-- Supplied records --
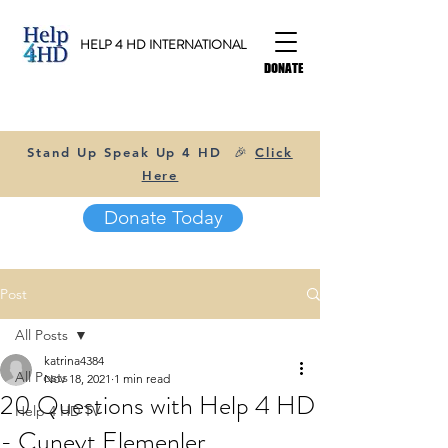
HELP 4 HD INTERNATIONAL
DONATE
Stand Up Speak Up 4 HD 🎉
Click
Here
Donate Today
Post
All Posts
katrina4384
All Posts
Nov 18, 2021
1 min read
20 Questions with Help 4 HD
Help 4 HD TV
- Cuneyt Elemenler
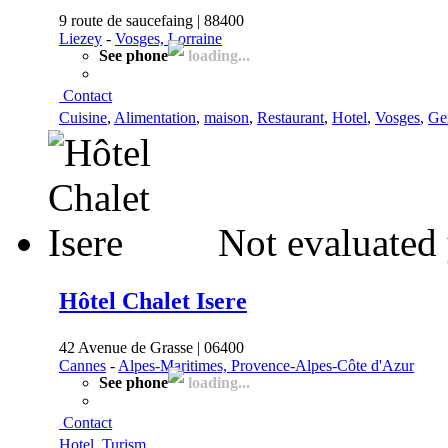
9 route de saucefaing | 88400
Liezey
-
Vosges, Lorraine
See phone
loading...
Contact
Cuisine
,
Alimentation
,
maison
,
Restaurant
,
Hotel
,
Vosges
,
Ge
Not evaluated 
Hôtel Chalet Isere
42 Avenue de Grasse | 06400
Cannes
-
Alpes-Maritimes, Provence-Alpes-Côte d'Azur
See phone
loading...
Contact
Hotel
,
Turism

-- Description of the task --
The reply should consist only of the line containing "42 Avenue de Grasse | 06400" and all lines after it in the listing above, reproduced exactly.

-- Task response --
42 Avenue de Grasse | 06400
Cannes
-
Alpes-Maritimes, Provence-Alpes-Côte d'Azur
See phone
loading...
Contact
Hotel
,
Turism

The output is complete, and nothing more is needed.